Few studies have evaluated the reversibility of disuse-induced muscle changes. There are studies that evaluated the effects of disuse. On the other hand, there are studies that combined immobilization with electrical evoked contractions during and after immobilization, resulting in a better muscle prognosis [36].

This study included a homogeneous sample of patients in terms of baseline characteristics (age, sex). Additionally, the two groups of patients at the beginning of the study showed a similar quality of life (Barthel and SF 12 scores) prior to the trauma. Thus, the baseline values were also homogeneous.

Several authors have argued that other possible risk factors related to the development of complications in patients with fractures, such as BMI, diabetes, tobacco use, and corticosteroids, should be documented since they are associated with a higher rate of complications in patients with some ankle fractures [37,38,39,40,41,42,43].

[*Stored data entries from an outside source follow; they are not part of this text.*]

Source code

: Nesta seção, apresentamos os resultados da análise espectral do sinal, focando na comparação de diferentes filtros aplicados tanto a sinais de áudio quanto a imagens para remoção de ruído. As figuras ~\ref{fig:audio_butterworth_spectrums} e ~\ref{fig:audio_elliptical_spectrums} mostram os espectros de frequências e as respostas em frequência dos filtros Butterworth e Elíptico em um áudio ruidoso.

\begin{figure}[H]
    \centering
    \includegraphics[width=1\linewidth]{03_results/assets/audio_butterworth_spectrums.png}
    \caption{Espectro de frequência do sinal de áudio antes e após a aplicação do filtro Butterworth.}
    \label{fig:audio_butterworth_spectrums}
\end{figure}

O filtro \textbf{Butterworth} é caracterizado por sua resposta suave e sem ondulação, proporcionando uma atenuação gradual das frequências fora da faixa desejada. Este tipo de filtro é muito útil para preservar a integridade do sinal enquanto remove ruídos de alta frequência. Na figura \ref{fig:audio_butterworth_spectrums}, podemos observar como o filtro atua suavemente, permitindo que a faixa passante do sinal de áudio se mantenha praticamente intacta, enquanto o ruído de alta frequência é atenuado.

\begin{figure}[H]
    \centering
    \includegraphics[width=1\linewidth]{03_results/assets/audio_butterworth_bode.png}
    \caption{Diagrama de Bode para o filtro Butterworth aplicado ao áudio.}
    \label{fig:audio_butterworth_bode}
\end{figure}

One of the limitations of the study was that other possible risk factors related to the development of complications in patients with fractures, such as BMI, COPD, diabetes, tobacco consumption and the use of corticosteroids, were not recorded. A larger sample size would also be required for the assessment of adverse events. The frequencies observed in each of the groups were low. Also, patients were followed by different orthopedic specialists. Related to the quality of life measure, there is a lack of evidence for the use of this measurement in the specific patient population, therefore it’s validity and reliability are unknown.

More research focused on patient compliance with weight-bearing recommendations and prospective and randomized studies should be conducted to help surgeons make more accurate recommendations for their patients about optimal weight-bearing after pronation rotation type III ankle fractures ankle fractures.

Conclusions

In conclusion, in patients with pronation rotation type III fractures who are nonsurgical treatment candidates, early weight-bearing can increase their quality of life and functionality, and early mobilization enhances patient autonomy. Early loading is a promising and safe procedure with a low complication rate.